*DIRECTIONS*
Gather every line in the rows below that contains the string "producción".

*GIVEN DATA*
————————

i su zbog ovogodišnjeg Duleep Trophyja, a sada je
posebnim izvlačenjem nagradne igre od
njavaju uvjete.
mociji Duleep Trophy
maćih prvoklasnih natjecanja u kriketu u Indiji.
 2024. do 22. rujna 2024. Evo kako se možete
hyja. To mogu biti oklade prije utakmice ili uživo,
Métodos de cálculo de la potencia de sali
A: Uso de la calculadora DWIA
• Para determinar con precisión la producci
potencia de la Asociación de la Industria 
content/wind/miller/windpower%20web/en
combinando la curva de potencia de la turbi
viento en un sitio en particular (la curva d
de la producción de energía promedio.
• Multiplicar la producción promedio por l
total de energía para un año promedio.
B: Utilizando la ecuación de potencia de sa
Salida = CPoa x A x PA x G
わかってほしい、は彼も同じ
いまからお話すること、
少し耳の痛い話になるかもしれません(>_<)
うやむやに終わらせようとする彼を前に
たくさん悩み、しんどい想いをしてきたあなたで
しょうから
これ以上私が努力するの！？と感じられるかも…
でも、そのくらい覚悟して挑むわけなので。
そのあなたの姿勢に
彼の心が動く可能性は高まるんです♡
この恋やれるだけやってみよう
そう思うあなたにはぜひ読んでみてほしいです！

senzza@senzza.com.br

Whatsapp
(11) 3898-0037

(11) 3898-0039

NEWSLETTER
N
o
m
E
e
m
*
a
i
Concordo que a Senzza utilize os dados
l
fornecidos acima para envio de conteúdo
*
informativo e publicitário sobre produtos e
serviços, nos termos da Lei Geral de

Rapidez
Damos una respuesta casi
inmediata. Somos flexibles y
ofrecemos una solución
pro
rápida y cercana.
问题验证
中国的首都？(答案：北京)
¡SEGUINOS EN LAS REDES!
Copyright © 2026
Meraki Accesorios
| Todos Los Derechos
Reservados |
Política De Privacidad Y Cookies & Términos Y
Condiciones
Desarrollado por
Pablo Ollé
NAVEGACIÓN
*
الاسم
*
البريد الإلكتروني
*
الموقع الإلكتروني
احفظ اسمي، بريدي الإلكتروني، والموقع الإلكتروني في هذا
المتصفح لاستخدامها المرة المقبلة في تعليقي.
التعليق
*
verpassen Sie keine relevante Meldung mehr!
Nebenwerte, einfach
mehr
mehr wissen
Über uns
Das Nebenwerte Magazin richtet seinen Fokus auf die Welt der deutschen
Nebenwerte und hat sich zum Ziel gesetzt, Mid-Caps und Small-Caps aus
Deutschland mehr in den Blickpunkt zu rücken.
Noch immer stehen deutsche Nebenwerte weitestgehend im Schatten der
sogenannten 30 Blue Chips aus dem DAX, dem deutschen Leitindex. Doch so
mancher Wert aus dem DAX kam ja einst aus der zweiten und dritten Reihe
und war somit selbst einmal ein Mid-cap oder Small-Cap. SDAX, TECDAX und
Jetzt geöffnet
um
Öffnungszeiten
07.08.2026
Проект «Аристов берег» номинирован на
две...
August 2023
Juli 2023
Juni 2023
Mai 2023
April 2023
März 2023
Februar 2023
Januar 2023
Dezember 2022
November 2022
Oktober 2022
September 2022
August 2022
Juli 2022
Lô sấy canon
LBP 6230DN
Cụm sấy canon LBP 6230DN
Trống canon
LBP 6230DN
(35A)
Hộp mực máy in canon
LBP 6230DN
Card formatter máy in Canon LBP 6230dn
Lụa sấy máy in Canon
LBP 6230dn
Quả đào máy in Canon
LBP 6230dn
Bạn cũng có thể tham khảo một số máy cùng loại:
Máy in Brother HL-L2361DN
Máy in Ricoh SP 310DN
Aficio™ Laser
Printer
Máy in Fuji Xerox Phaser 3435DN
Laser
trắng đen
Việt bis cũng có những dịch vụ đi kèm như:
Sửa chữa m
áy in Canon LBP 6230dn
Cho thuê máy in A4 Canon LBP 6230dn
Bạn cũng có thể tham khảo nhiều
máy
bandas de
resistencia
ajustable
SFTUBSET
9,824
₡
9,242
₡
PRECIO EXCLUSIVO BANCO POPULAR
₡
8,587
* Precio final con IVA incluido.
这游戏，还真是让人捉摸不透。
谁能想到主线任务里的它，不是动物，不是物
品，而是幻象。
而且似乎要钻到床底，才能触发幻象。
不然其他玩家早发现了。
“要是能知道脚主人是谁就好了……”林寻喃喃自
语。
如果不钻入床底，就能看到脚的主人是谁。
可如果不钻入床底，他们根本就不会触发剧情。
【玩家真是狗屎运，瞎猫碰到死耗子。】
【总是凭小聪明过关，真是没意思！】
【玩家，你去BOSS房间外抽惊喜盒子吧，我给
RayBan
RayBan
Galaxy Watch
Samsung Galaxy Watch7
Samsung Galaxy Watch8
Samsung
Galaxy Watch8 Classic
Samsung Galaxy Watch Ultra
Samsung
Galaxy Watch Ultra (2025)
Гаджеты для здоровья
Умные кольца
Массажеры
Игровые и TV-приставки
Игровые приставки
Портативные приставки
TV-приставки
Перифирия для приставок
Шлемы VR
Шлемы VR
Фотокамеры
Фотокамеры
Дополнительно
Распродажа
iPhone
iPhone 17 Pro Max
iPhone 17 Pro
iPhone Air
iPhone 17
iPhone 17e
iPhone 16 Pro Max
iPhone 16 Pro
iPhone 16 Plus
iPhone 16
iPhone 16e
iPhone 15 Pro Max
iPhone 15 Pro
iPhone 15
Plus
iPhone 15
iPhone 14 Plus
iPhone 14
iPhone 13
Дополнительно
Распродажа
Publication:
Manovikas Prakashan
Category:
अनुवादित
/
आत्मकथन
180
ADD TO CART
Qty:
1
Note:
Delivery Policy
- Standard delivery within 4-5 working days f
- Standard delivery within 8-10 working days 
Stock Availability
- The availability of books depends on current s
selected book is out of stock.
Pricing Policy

————————

*OUTPUT FOR THIS EXERCISE*
de la producción de energía promedio.
• Multiplicar la producción promedio por l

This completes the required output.